Jarrod Kimber, CS Chiwanza
The delivery was short and flying towards Andre Russell’s helmet like a heat-seeking missile. It had the makings of what cricketers of his generation called a perfume ball in the West Indies. The only problem was that it wasn’t quick enough. It was a slower ball bouncer. Russell swung his bat, didn’t middle it, but made enough contact to send the ball soaring over fine leg for a six.
With that six, Russell brought up his 11th IPL half-century. That knock, in Kolkata Knight Riders’ opening game against Sunrisers Hyderabad on March 23, was the beginning of a trail of destruction Russell was to subject opposition teams to in IPL 2024. This year, he has 222 runs from 120 balls faced for an average of 31.71 at a strike rate of 185. Those figures are even more impressive if you distill them into true values. His average and strike rate are 8.09 and 23.12 points higher than expected.
Just over 43% of those runs have come at the death. His strike rate of 208.7 in that phase of the game is the seventh highest when compared against batters with 90 or more runs between the 17th and 20th overs. Russell has the third-highest individual score in an innings in that period, behind Heinrich Klaasen and Naman Dhir.
Dre Russ, to call him by his chosen moniker, is a finisher par excellence.
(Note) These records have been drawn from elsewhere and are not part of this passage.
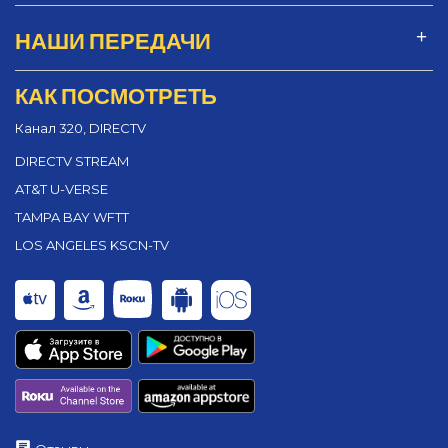
НАШИ ПЕРЕДАЧИ
КАК ПОСМОТРЕТЬ
Канал 320, DIRECTV
DIRECTV STREAM
AT&T U-VERSE
TAMPA BAY WFTT
LOS ANGELES KSCN-TV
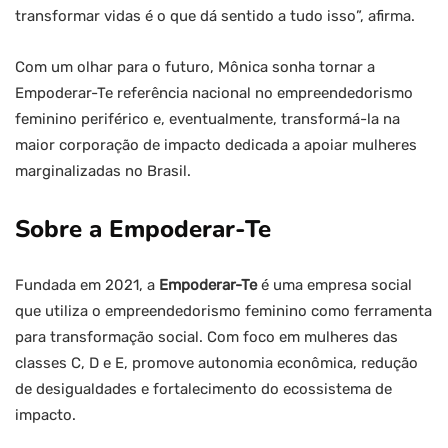
transformar vidas é o que dá sentido a tudo isso”, afirma.
Com um olhar para o futuro, Mônica sonha tornar a
Empoderar-Te referência nacional no empreendedorismo
feminino periférico e, eventualmente, transformá-la na
maior corporação de impacto dedicada a apoiar mulheres
marginalizadas no Brasil.
Sobre a Empoderar-Te
Fundada em 2021, a
Empoderar-Te
é uma empresa social
que utiliza o empreendedorismo feminino como ferramenta
para transformação social. Com foco em mulheres das
classes C, D e E, promove autonomia econômica, redução
de desigualdades e fortalecimento do ecossistema de
impacto.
He has the ninth most runs at the death in the IPL since 2007. His average of 23.67 places him in the top 10. His strike rate of 203.63 is the second highest after AB de Villiers’ 232.57. He has the joint-most fifties at the death in that period, two, as many as Virat Kohli. And though he has struck the fourth-most sixes, he strikes them at a rate of one in every 5.6 balls he faces. That frequency is only second to de Villiers’ 5.4.
The unbeaten half-century he scored against SRH in their first meeting did not just untangle KKR from a losing position to lift them to victory, it was also a statement of intent from the West Indian. He was rolling back the years to the pre-2019 version of himself.
In 2019, Russell was aged 31 and his knees were buckling under him. They did not look like they had any synovial fluid left in them. His run-up was reduced to a hobble-up, and his follow-through often included a limp. In the field, Russell did his best to be stationary. In 2021 he suffered an injury that forced him to reduce his workload. Which meant that he could no longer be relied upon to deliver two or more overs in a match. Last year, he left the field after sending down the first delivery of his third over and did not return to the field. That season, he sent down an average of 1.1 overs a match.
The 2024, 36-year-old version of Dre Russ is different gravy. His body doesn’t look as fragile as it did in the past five years. He has barely left the field due to injury. The reason? He is leaner and lighter. Russell did not alter his gym regimen, he prefers to work out between 4:30 and 5 am. As always, his training sessions take between 30 and 45 minutes. The major change has been in his diet. Russell has been a little more aware of what he eats.
The dietary change helped him trim his body and look less like the big man he was in 2018 but resembles the mid-20s version of himself. That said, he is still an imposing figure at the crease and still launches bowlers out of the park. The leaner and lighter version is also sharper, thanks to a slight technical change he made coming into the 2024 IPL season.
While training at the 2023 edition of the Abu Dhabi T10, his friend, training partner and KKR teammate, Sunil Narine made an observation about his stride. That prompted Russell to make a change, and shorten his step like most big hitters on the franchise circuit. The alteration is working wonders for him because it allows him an extra split second to play the ball.
His new regime is also turning back the clock to the pre-2021 version of himself in the field. This season, he is throwing himself around as if he was in his mid-20s.
When KKR played against SRH in Qualifier 1 on May 21, he launched himself to pluck a screamer destined for the boundary, sending Abhishek Sharma back in the second over. In the 14th over, when it looked like SRH were batting themselves back into the match, Russell made a dive to his left to stop a certain four runs, and in a single motion, threw the ball straight to Rahmanullah Gurbaz to execute a run-out that swung the pendulum in KKR’s favour even more decisively. In the past, he would have made a half-hearted attempt and watched the ball race for four.
With the ball, Russell has been sending down deliveries consistently as the fifth bowler, averaging just above two overs a match. This is a lot in a season where teams are fielding five specialists, thanks to the Impact Sub. He has bagged 16 wickets in 26.5 overs. According to Cricinfo’s Smart Stats, which measure the value of wickets, his dismissals are worth 20.7 wickets.
As if to underscore the point of the value of his dismissals, KKR has not lost a match where he has taken a wicket. If we turn to our algorithm for true stats, it tells us that Russell has taken 7.15 more wickets than expected.
At 36, Russell’s bowling is less lightning and more a variety of well-disguised slower balls, but it still has the same impact it did six years ago. His hitting is still incredibly frenetic, and his fielding remains breathtaking. In 2018, this was a player who could win a game with any of his three skills. He is still doing that in 2024.